_Records to process_:
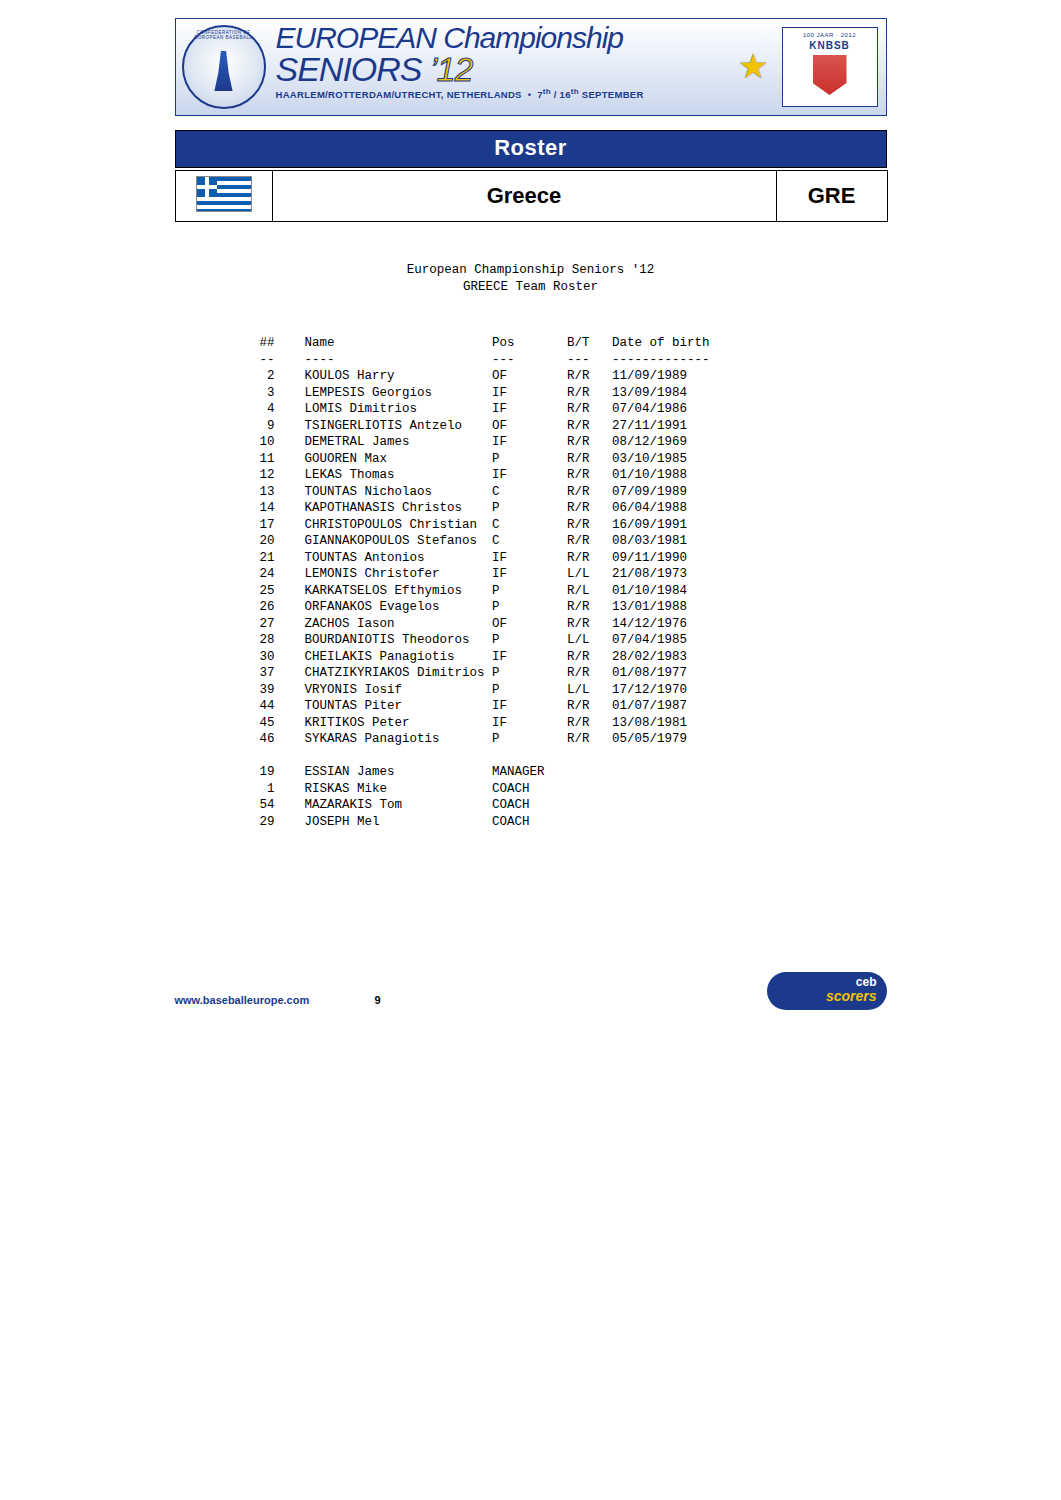Confederation of European Baseball
EUROPEAN Championship
SENIORS ’12
HAARLEM/ROTTERDAM/UTRECHT, NETHERLANDS • 7th / 16th SEPTEMBER
★
100 JAAR · 2012
KNBSB
Roster
Greece
GRE
European Championship Seniors '12 GREECE Team Roster
## Name Pos B/T Date of birth -- ---- --- --- ------------- 2 KOULOS Harry OF R/R 11/09/1989 3 LEMPESIS Georgios IF R/R 13/09/1984 4 LOMIS Dimitrios IF R/R 07/04/1986 9 TSINGERLIOTIS Antzelo OF R/R 27/11/1991 10 DEMETRAL James IF R/R 08/12/1969 11 GOUOREN Max P R/R 03/10/1985 12 LEKAS Thomas IF R/R 01/10/1988 13 TOUNTAS Nicholaos C R/R 07/09/1989 14 KAPOTHANASIS Christos P R/R 06/04/1988 17 CHRISTOPOULOS Christian C R/R 16/09/1991 20 GIANNAKOPOULOS Stefanos C R/R 08/03/1981 21 TOUNTAS Antonios IF R/R 09/11/1990 24 LEMONIS Christofer IF L/L 21/08/1973 25 KARKATSELOS Efthymios P R/L 01/10/1984 26 ORFANAKOS Evagelos P R/R 13/01/1988 27 ZACHOS Iason OF R/R 14/12/1976 28 BOURDANIOTIS Theodoros P L/L 07/04/1985 30 CHEILAKIS Panagiotis IF R/R 28/02/1983 37 CHATZIKYRIAKOS Dimitrios P R/R 01/08/1977 39 VRYONIS Iosif P L/L 17/12/1970 44 TOUNTAS Piter IF R/R 01/07/1987 45 KRITIKOS Peter IF R/R 13/08/1981 46 SYKARAS Panagiotis P R/R 05/05/1979 19 ESSIAN James MANAGER 1 RISKAS Mike COACH 54 MAZARAKIS Tom COACH 29 JOSEPH Mel COACH
www. baseballeurope.com
9
ceb
scorers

_Exercise aim_: Go through the listing and restate each line word for word, leaving out the pictures.

_Solution for this task_:
Confederation of European Baseball
EUROPEAN Championship
SENIORS ’12
HAARLEM/ROTTERDAM/UTRECHT, NETHERLANDS • 7th / 16th SEPTEMBER
★
100 JAAR · 2012
KNBSB
Roster
Greece
GRE
European Championship Seniors '12 GREECE Team Roster
## Name Pos B/T Date of birth -- ---- --- --- ------------- 2 KOULOS Harry OF R/R 11/09/1989 3 LEMPESIS Georgios IF R/R 13/09/1984 4 LOMIS Dimitrios IF R/R 07/04/1986 9 TSINGERLIOTIS Antzelo OF R/R 27/11/1991 10 DEMETRAL James IF R/R 08/12/1969 11 GOUOREN Max P R/R 03/10/1985 12 LEKAS Thomas IF R/R 01/10/1988 13 TOUNTAS Nicholaos C R/R 07/09/1989 14 KAPOTHANASIS Christos P R/R 06/04/1988 17 CHRISTOPOULOS Christian C R/R 16/09/1991 20 GIANNAKOPOULOS Stefanos C R/R 08/03/1981 21 TOUNTAS Antonios IF R/R 09/11/1990 24 LEMONIS Christofer IF L/L 21/08/1973 25 KARKATSELOS Efthymios P R/L 01/10/1984 26 ORFANAKOS Evagelos P R/R 13/01/1988 27 ZACHOS Iason OF R/R 14/12/1976 28 BOURDANIOTIS Theodoros P L/L 07/04/1985 30 CHEILAKIS Panagiotis IF R/R 28/02/1983 37 CHATZIKYRIAKOS Dimitrios P R/R 01/08/1977 39 VRYONIS Iosif P L/L 17/12/1970 44 TOUNTAS Piter IF R/R 01/07/1987 45 KRITIKOS Peter IF R/R 13/08/1981 46 SYKARAS Panagiotis P R/R 05/05/1979 19 ESSIAN James MANAGER 1 RISKAS Mike COACH 54 MAZARAKIS Tom COACH 29 JOSEPH Mel COACH
www. baseballeurope.com
9
ceb
scorers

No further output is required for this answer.